Oh, and that reminds me that I discovered a new way of cooking. My digestive system needs lots of vegetables; a slice of tomato and piece of lettuce on a sandwich just doesn't do it. (I miss the green smoothies I often made in Seattle.) So I buy packages of precut vegetables (carrots, broccoli, string beans, etc.) Problem is that I'm not fond of raw vegetables. I came up with a solution when I realized that every hotel in the UK (yes, even our "Ryanair" hotel in York) provides an electric kettle. I use the paring knife we bought early in the trip to cut up the veggies into ½ inch pieces, put them into a ceramic cup, add boiling water, and cover the cups. Sometimes I add a vegetable bouillon cube. After ten minutes we eat our "soup", with the al dente vegetables.
One advantage of our relatively swank hotel is that for the first time we have high-quality loudspeakers at our disposal, which means that we can hear music from the playlist on our computer. We've both missed having our favorite music playing in the background. (Earbuds or headphones just don't cut it.)

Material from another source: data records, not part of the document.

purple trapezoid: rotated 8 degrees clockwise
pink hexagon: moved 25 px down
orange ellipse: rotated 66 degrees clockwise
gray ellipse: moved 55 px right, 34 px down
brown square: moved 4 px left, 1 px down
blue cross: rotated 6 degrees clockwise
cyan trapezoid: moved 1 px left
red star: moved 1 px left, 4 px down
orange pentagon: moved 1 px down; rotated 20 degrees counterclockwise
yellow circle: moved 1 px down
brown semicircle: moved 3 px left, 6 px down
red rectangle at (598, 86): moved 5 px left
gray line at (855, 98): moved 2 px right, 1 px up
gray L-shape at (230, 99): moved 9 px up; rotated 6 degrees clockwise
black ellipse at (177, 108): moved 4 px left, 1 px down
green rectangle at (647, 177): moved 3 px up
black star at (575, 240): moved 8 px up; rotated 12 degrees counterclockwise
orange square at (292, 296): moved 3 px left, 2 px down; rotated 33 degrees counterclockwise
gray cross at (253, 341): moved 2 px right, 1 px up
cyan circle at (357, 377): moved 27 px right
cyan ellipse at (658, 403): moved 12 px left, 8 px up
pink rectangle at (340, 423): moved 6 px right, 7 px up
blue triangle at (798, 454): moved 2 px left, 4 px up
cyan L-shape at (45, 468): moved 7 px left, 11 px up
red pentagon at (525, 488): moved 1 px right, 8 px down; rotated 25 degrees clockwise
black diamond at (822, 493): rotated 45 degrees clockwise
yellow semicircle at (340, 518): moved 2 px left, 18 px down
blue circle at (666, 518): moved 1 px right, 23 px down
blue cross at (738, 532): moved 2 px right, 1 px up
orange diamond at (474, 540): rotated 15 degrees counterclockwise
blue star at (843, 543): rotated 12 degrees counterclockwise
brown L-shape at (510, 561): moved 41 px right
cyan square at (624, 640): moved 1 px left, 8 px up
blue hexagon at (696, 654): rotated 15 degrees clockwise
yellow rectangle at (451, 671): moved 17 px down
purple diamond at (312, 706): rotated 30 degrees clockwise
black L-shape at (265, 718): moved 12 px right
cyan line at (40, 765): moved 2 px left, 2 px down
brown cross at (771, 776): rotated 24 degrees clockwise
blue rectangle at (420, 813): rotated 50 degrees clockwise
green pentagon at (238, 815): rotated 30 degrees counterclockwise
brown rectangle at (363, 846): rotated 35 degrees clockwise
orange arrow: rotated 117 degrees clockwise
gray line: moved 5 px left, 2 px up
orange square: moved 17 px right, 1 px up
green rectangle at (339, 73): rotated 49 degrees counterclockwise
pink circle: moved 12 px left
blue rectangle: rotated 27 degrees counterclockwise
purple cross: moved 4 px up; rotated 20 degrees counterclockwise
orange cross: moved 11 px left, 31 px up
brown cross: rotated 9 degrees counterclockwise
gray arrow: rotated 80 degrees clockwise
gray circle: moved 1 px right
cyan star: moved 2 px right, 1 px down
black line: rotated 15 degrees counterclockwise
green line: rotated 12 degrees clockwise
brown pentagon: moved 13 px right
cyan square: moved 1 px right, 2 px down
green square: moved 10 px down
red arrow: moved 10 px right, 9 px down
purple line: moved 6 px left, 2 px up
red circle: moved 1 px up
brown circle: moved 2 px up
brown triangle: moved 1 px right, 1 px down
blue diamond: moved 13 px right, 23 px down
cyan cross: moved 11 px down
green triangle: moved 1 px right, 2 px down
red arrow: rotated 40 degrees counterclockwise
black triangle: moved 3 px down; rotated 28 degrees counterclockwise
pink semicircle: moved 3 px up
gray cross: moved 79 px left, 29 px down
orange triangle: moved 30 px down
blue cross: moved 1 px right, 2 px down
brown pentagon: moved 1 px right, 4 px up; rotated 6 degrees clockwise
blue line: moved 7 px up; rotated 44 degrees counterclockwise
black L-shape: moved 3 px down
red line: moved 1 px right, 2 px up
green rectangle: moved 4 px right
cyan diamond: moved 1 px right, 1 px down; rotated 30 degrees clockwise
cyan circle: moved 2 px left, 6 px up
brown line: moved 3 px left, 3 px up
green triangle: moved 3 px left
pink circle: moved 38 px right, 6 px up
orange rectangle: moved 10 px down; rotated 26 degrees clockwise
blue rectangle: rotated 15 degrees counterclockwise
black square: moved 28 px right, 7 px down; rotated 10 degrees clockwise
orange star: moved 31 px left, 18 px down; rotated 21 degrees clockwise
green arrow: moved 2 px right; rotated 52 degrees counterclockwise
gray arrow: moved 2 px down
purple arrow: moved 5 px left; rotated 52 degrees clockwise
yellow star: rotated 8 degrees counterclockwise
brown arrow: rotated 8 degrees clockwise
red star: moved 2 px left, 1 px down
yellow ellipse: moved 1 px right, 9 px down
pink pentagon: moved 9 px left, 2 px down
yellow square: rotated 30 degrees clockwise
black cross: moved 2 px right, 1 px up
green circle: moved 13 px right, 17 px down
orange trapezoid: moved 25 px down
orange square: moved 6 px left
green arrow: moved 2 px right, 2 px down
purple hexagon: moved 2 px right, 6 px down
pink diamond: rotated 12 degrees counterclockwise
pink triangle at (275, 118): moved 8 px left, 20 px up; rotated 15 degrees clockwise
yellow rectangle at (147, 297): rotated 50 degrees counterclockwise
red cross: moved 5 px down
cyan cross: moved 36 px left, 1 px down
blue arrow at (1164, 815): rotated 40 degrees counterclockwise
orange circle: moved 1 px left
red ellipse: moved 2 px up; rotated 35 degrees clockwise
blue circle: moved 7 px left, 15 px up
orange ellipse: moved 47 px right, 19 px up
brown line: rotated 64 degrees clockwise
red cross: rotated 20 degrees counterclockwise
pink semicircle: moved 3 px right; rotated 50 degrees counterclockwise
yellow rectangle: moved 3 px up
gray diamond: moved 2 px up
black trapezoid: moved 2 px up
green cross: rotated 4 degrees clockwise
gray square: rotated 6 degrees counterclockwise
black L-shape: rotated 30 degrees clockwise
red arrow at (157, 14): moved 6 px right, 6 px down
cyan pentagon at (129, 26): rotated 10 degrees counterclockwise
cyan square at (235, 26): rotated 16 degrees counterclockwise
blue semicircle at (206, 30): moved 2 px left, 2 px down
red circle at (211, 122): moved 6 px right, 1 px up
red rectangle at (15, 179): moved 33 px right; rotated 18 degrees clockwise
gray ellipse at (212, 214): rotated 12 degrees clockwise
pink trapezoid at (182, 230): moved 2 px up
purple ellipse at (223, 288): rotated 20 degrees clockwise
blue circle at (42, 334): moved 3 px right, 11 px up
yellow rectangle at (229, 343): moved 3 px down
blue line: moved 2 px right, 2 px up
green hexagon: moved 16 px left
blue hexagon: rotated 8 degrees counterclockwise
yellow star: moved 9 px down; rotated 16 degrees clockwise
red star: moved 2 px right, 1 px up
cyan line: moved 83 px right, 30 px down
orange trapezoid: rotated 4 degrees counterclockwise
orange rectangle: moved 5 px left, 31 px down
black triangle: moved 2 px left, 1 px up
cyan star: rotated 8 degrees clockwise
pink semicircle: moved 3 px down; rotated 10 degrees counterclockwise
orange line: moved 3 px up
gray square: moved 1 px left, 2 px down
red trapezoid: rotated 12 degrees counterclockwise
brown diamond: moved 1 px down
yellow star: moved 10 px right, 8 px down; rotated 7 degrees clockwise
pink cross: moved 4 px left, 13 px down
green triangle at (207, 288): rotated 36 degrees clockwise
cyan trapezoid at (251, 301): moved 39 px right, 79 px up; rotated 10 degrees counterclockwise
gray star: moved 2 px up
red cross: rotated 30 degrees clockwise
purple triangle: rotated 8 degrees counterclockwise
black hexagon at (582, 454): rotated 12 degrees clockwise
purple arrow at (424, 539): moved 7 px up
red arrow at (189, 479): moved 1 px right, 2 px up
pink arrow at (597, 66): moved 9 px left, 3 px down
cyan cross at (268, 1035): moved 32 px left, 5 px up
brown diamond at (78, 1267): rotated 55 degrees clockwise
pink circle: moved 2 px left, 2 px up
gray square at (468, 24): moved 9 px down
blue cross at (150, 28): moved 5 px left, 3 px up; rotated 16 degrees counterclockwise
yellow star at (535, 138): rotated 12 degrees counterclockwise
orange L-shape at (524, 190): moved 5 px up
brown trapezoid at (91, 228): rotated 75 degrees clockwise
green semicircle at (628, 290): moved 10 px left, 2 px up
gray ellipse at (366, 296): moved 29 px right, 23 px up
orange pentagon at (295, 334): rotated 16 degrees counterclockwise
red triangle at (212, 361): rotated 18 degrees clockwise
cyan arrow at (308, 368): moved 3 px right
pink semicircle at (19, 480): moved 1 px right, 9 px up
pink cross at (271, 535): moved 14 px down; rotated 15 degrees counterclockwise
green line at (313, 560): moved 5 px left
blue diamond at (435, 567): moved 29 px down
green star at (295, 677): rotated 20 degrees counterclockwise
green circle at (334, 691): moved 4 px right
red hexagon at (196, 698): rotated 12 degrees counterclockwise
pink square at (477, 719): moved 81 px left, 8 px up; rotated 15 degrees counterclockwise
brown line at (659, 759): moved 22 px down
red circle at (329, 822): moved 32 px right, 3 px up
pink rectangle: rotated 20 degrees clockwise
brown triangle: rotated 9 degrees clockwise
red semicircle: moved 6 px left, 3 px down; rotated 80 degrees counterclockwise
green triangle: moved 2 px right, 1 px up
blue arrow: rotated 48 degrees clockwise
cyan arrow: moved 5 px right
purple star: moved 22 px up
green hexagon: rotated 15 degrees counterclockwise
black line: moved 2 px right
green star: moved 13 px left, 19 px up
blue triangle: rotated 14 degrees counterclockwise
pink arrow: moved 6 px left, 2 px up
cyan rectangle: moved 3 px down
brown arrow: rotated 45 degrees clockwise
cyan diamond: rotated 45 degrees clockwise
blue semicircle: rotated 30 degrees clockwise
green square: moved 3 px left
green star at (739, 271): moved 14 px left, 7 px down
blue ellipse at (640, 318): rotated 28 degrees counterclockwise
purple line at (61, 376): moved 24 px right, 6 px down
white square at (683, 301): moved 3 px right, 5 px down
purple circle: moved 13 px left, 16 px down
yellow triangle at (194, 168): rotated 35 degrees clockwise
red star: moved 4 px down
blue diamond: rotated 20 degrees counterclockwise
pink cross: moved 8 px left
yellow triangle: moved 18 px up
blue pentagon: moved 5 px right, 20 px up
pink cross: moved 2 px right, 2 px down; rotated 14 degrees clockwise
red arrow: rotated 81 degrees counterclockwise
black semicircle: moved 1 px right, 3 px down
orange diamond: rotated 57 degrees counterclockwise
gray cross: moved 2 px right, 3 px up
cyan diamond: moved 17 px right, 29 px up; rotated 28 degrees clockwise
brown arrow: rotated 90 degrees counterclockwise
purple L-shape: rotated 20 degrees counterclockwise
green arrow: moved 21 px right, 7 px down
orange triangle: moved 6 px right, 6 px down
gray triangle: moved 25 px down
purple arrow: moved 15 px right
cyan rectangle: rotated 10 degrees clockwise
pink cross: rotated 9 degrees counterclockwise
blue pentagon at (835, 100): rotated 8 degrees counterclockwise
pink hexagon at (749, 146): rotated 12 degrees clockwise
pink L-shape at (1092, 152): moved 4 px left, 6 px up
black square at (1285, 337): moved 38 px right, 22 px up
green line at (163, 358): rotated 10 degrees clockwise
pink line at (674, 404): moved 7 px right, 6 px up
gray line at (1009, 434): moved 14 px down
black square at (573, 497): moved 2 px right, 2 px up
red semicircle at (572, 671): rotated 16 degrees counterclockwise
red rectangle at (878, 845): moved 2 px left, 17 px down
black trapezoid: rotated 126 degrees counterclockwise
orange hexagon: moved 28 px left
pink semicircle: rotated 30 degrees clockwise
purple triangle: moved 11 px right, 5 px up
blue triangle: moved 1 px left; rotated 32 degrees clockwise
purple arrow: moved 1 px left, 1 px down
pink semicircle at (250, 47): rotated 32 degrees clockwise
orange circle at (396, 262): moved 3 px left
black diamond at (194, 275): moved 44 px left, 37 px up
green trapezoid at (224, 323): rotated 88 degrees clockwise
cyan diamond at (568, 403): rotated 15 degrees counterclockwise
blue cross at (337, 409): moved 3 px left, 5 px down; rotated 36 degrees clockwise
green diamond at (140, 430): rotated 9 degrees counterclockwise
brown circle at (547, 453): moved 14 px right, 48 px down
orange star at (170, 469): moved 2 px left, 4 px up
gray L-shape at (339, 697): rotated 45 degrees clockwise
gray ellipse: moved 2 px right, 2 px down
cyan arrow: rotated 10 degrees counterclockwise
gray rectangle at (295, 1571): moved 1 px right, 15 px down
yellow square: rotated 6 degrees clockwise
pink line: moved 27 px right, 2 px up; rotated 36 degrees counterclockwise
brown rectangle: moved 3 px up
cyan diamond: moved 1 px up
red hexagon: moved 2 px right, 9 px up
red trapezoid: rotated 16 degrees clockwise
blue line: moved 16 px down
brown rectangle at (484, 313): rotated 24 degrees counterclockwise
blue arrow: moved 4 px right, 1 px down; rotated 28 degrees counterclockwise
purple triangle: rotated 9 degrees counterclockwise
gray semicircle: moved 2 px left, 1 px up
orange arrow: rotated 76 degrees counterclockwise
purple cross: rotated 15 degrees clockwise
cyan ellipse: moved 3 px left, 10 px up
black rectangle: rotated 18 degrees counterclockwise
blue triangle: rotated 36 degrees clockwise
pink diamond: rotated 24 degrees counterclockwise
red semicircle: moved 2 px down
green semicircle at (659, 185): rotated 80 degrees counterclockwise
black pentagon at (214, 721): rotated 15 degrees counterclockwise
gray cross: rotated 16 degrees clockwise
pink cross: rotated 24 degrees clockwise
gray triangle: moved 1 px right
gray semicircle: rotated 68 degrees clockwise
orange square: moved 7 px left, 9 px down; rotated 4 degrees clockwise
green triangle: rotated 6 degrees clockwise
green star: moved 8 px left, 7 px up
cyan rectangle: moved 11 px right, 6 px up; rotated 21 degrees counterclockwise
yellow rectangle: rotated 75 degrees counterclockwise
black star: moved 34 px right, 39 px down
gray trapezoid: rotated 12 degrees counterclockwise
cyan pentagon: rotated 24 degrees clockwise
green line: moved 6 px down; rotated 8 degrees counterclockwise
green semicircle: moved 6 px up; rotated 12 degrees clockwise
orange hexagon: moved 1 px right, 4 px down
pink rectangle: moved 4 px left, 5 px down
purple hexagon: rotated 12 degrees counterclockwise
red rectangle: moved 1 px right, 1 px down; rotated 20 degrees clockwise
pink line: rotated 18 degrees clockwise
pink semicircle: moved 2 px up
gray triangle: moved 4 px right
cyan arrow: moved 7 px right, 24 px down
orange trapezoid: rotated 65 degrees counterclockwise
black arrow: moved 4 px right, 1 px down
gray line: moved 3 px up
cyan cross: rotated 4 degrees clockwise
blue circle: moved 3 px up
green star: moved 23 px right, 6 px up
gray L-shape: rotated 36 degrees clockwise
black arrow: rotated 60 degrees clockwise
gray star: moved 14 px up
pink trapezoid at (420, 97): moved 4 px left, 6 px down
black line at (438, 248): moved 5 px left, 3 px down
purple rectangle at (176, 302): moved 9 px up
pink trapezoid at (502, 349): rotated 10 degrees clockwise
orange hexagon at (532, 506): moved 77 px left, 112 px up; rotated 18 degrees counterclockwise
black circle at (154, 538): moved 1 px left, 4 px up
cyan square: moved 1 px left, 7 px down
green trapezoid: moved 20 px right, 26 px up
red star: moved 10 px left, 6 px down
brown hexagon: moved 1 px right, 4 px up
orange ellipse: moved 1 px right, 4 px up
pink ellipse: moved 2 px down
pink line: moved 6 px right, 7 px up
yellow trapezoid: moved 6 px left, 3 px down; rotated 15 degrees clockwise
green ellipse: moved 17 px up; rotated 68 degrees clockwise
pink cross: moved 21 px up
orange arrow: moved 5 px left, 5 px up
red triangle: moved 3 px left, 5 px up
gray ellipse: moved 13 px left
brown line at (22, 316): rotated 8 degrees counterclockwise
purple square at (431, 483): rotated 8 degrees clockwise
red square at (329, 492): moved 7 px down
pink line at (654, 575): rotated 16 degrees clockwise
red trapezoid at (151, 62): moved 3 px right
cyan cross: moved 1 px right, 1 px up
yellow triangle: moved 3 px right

When we were initially planning our trip, Les really wanted to have a central location for several months, and do all our traveling from there. That wasn't really practical, with the conferences in such far-flung areas, so we adopted the method we're using. Les has discovered, to his surprise, that he actually likes being on the go all the time and living out of a backpack. We're just past the one third point of our trip. Tomorrow we head to continental Europe.